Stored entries
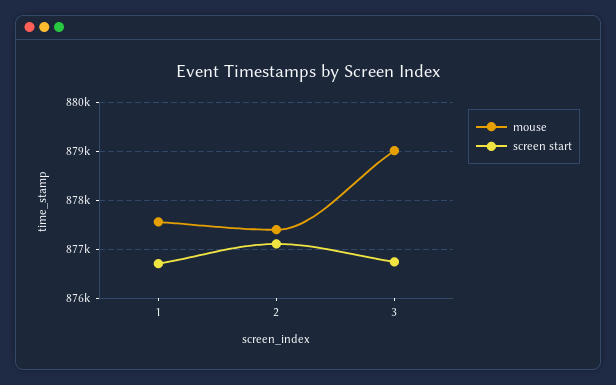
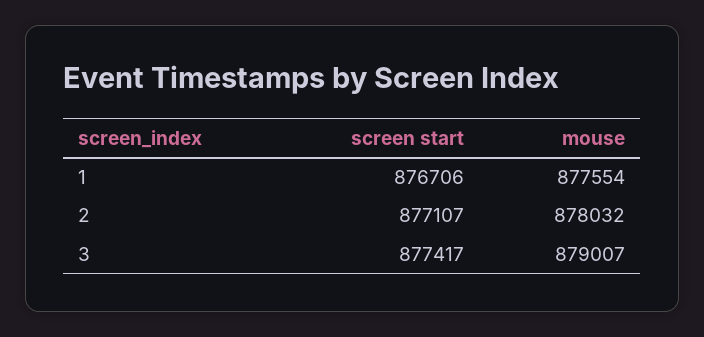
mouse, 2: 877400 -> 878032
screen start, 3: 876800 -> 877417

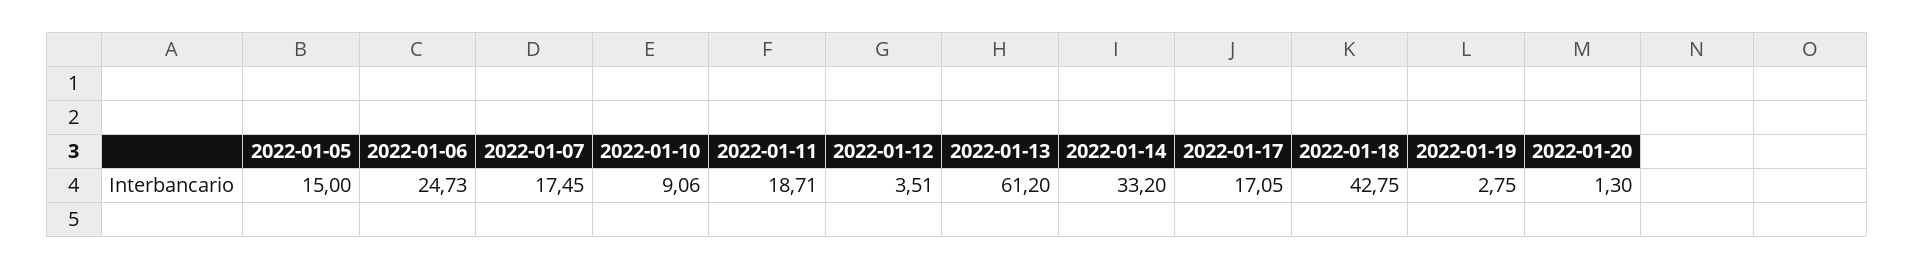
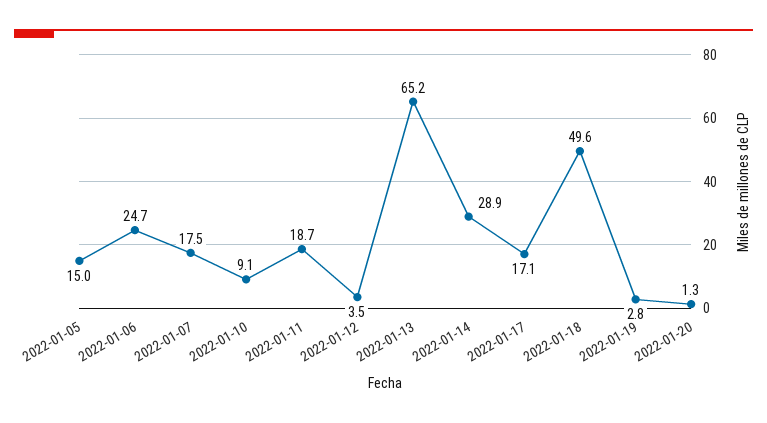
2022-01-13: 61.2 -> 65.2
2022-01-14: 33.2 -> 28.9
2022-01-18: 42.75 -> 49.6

ASSIGNMENT
Reproduce the lines from the one holding "screen start, 3: 876800 -> 877417" through the end of the entries above exactly, keeping both ends and dropping every picture.

RESPONSE FOR THIS EXERCISE
screen start, 3: 876800 -> 877417

2022-01-13: 61.2 -> 65.2
2022-01-14: 33.2 -> 28.9
2022-01-18: 42.75 -> 49.6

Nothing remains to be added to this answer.